Problem:
Say the data back exactly as it is written below.

Data:
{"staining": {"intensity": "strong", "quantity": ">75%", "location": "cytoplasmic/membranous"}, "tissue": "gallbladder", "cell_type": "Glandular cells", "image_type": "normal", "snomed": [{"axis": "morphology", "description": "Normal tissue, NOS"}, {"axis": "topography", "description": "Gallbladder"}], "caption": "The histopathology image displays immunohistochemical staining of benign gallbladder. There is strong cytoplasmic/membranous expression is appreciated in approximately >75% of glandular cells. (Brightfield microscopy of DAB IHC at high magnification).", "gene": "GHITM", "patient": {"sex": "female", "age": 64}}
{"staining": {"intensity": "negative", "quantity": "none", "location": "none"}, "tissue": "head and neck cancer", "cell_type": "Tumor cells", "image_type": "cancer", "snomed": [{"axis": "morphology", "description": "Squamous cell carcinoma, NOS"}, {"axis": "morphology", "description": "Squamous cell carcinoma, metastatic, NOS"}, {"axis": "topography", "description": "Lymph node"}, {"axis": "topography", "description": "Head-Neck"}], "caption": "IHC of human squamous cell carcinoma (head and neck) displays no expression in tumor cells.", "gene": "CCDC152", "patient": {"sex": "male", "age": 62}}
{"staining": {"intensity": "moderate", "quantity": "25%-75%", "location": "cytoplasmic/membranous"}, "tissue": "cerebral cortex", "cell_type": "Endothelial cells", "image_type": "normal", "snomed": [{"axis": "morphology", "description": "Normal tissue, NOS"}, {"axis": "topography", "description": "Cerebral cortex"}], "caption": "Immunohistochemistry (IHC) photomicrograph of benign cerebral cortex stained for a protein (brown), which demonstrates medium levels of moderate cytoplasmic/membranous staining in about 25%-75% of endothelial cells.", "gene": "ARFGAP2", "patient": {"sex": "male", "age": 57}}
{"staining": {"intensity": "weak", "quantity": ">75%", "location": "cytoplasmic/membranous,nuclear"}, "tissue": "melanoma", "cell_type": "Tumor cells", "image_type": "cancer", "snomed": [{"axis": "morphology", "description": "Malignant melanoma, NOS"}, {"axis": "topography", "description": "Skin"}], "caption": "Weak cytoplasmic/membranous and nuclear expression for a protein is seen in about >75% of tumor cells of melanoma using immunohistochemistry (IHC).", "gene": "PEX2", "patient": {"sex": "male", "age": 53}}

Response for this exercise:
{"staining": {"intensity": "strong", "quantity": ">75%", "location": "cytoplasmic/membranous"}, "tissue": "gallbladder", "cell_type": "Glandular cells", "image_type": "normal", "snomed": [{"axis": "morphology", "description": "Normal tissue, NOS"}, {"axis": "topography", "description": "Gallbladder"}], "caption": "The histopathology image displays immunohistochemical staining of benign gallbladder. There is strong cytoplasmic/membranous expression is appreciated in approximately >75% of glandular cells. (Brightfield microscopy of DAB IHC at high magnification).", "gene": "GHITM", "patient": {"sex": "female", "age": 64}}
{"staining": {"intensity": "negative", "quantity": "none", "location": "none"}, "tissue": "head and neck cancer", "cell_type": "Tumor cells", "image_type": "cancer", "snomed": [{"axis": "morphology", "description": "Squamous cell carcinoma, NOS"}, {"axis": "morphology", "description": "Squamous cell carcinoma, metastatic, NOS"}, {"axis": "topography", "description": "Lymph node"}, {"axis": "topography", "description": "Head-Neck"}], "caption": "IHC of human squamous cell carcinoma (head and neck) displays no expression in tumor cells.", "gene": "CCDC152", "patient": {"sex": "male", "age": 62}}
{"staining": {"intensity": "moderate", "quantity": "25%-75%", "location": "cytoplasmic/membranous"}, "tissue": "cerebral cortex", "cell_type": "Endothelial cells", "image_type": "normal", "snomed": [{"axis": "morphology", "description": "Normal tissue, NOS"}, {"axis": "topography", "description": "Cerebral cortex"}], "caption": "Immunohistochemistry (IHC) photomicrograph of benign cerebral cortex stained for a protein (brown), which demonstrates medium levels of moderate cytoplasmic/membranous staining in about 25%-75% of endothelial cells.", "gene": "ARFGAP2", "patient": {"sex": "male", "age": 57}}
{"staining": {"intensity": "weak", "quantity": ">75%", "location": "cytoplasmic/membranous,nuclear"}, "tissue": "melanoma", "cell_type": "Tumor cells", "image_type": "cancer", "snomed": [{"axis": "morphology", "description": "Malignant melanoma, NOS"}, {"axis": "topography", "description": "Skin"}], "caption": "Weak cytoplasmic/membranous and nuclear expression for a protein is seen in about >75% of tumor cells of melanoma using immunohistochemistry (IHC).", "gene": "PEX2", "patient": {"sex": "male", "age": 53}}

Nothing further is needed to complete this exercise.